Large amplitude bidirectional anisotropy of cosmic-ray intensity observed in November, 2021

K. Munakata (1), M. Kozai (2), C. Kato (1), Y. Hayashi (1), R. Kataoka (3), A. Kadokura (2,3,4), M. Tokumaru (5), R. R. S. Mendonça (6), E. Echer (6), A. Dal Lago (6), M. Rockenbach (6), N. J. Schuch (7), J. V. Bageston (7), C. R. Braga (8), H. K. Al Jassar (9), M. M. Sharma (9), M. L. Duldig (10), J. E. Humble (10), I. Sabbah (11), P. Evenson (12), P.-S. Mangeard (12), T. Kuwabara (12), D. Ruffolo (13), A. Sáiz (13), W. Mitthumsiri (13), W. Nuntiyakul (14), and J. Kóta (15)

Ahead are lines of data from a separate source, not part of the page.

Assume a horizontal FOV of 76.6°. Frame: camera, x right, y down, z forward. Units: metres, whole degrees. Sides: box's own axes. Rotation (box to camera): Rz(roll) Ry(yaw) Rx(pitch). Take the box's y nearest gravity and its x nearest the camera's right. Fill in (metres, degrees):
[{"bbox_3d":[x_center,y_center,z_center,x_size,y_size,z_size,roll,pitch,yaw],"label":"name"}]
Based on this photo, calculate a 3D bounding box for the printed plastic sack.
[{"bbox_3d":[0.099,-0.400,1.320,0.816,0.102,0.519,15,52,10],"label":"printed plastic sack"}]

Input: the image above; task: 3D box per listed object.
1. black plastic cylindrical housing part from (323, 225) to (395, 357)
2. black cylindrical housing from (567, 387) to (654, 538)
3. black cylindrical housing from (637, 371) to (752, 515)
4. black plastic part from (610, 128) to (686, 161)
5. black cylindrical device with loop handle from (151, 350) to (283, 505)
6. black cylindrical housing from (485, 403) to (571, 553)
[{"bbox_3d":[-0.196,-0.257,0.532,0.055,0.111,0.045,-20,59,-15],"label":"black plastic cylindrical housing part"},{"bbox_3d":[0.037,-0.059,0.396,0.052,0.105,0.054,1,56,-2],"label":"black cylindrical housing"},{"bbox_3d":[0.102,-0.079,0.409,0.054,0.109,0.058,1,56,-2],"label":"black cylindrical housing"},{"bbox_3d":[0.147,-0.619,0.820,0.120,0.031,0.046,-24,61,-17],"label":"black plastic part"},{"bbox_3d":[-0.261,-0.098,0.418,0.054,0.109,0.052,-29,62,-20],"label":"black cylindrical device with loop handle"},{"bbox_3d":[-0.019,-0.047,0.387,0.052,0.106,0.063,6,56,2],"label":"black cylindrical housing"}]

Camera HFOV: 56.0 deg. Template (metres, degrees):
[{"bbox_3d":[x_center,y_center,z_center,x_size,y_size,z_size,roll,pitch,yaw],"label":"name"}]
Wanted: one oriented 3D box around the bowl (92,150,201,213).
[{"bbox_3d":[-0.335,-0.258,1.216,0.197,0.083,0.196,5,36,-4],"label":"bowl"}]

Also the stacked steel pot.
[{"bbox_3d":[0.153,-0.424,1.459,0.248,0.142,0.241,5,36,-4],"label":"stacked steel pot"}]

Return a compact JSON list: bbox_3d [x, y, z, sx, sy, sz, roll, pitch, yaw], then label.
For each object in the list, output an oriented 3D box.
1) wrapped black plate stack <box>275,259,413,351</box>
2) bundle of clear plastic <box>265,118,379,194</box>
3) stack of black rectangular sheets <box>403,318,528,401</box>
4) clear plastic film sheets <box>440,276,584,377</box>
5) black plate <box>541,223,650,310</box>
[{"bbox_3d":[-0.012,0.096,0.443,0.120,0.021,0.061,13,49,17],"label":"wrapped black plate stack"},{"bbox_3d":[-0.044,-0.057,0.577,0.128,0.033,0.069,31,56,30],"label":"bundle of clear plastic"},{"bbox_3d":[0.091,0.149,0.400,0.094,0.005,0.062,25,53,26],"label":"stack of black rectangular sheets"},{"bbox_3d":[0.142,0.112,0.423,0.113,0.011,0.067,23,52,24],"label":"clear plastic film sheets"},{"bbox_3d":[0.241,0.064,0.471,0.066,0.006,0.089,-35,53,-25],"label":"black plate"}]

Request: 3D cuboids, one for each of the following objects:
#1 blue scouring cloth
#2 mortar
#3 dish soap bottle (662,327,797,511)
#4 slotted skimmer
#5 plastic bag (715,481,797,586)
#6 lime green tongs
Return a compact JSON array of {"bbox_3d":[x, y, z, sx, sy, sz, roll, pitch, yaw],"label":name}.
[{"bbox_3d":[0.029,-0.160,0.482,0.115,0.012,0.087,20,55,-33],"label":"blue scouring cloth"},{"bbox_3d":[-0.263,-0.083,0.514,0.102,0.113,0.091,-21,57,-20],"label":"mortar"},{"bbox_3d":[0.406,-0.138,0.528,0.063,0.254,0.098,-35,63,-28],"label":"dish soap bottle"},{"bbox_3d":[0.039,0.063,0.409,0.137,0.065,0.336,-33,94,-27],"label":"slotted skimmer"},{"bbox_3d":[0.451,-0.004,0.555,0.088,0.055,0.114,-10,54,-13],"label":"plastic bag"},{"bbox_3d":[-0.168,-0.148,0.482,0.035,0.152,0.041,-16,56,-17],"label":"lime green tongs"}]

(1) Department of Physics, Shinshu University, Matsumoto, Nagano 390-8621, Japan
(2) Polar Environment Data Science Center, Joint Support-Center for Data Science Research, Research Organization of Information and Systems, Tachikawa, Tokyo 190-0014, Japan
(3) National Institute of Polar Research, Tachikawa, Tokyo 190-8518, Japan
(4) Department of Polar Science, School of Multidisciplinary Sciences,The Graduate University for Advanced Studies, SOKENDAI, Tachikawa, Tokyo 190-8518, Japan
(5) Institute for Space-Earth Environmental Research, Nagoya University, Nagoya, Aichi 464-8601, Japan
(6) National Institute for Space Research (INPE), 12227-010 São José dos Campos, Brazil
(7) Southern Space Coordination, National Institute for Space Research, P.O. Box 5021 - 97110-970 - Santa Maria, RS - Brazil
(8) George Mason University, 4400 University Drive, Fairfax, Virginia 22030, USA
(9) Physics Department, Kuwait University, P.O. Box 5969 Safat, 13060, Kuwait
(10) School of Natural Sciences, University of Tasmania, Hobart, Tasmania 7001, Australia
(11) Department of Natural Sciences, College of Health Sciences, Public Authority of Applied Education and Training, Kuwait City 72853, Kuwait
(12) Bartol Research Institute and Department of Physics and Astronomy, University of Delaware, 217 Sharp Laboratory, Newark, DE 19716, USA
(13) Department of Physics, Faculty of Science, Mahidol University, Bangkok 10400, Thailand
(14) Department of Physics and Materials Science, Faculty of Science, Chiang Mai University, Chiang Mai 50200, Thailand
(15) Lunar and Planetary Laboratory, University of Arizona, Tucson, AZ 85721, USA

We analyze the cosmic-ray variations during a significant Forbush decrease observed with world-wide networks of ground-based neutron monitors and muon detectors during November 3-5, 2021. Utilizing the difference between primary cosmic-ray rigidities monitored by neutron monitors and muon detectors, we deduce the rigidity spectra of the cosmic-ray density (or omnidirectional intensity) and the first- and second-order anisotropies separately, for each hour of data. A clear two-step decrease is seen in the cosmic-ray density with the first ~2 % decrease after the interplanetary shock arrival followed by the second ~5 % decrease inside the magnetic flux rope (MFR) at 15 GV. Most strikingly, a large bidirectional streaming along the magnetic field is observed in the MFR with a peak amplitude of ~5 % at 15 GV which is comparable to the total density decrease inside the MFR. The bidirectional streaming could be explained by adiabatic deceleration and/or focusing in the expanding MFR, which have stronger effects for pitch angles near 90 degree, or by selective entry of GCRs along a leg of the MFR. The peak anisotropy and density depression in the flux rope both decrease with increasing rigidity. The spectra vary dynamically indicating that the temporal variations of density and anisotropy appear different in neutron monitor and muon detector data.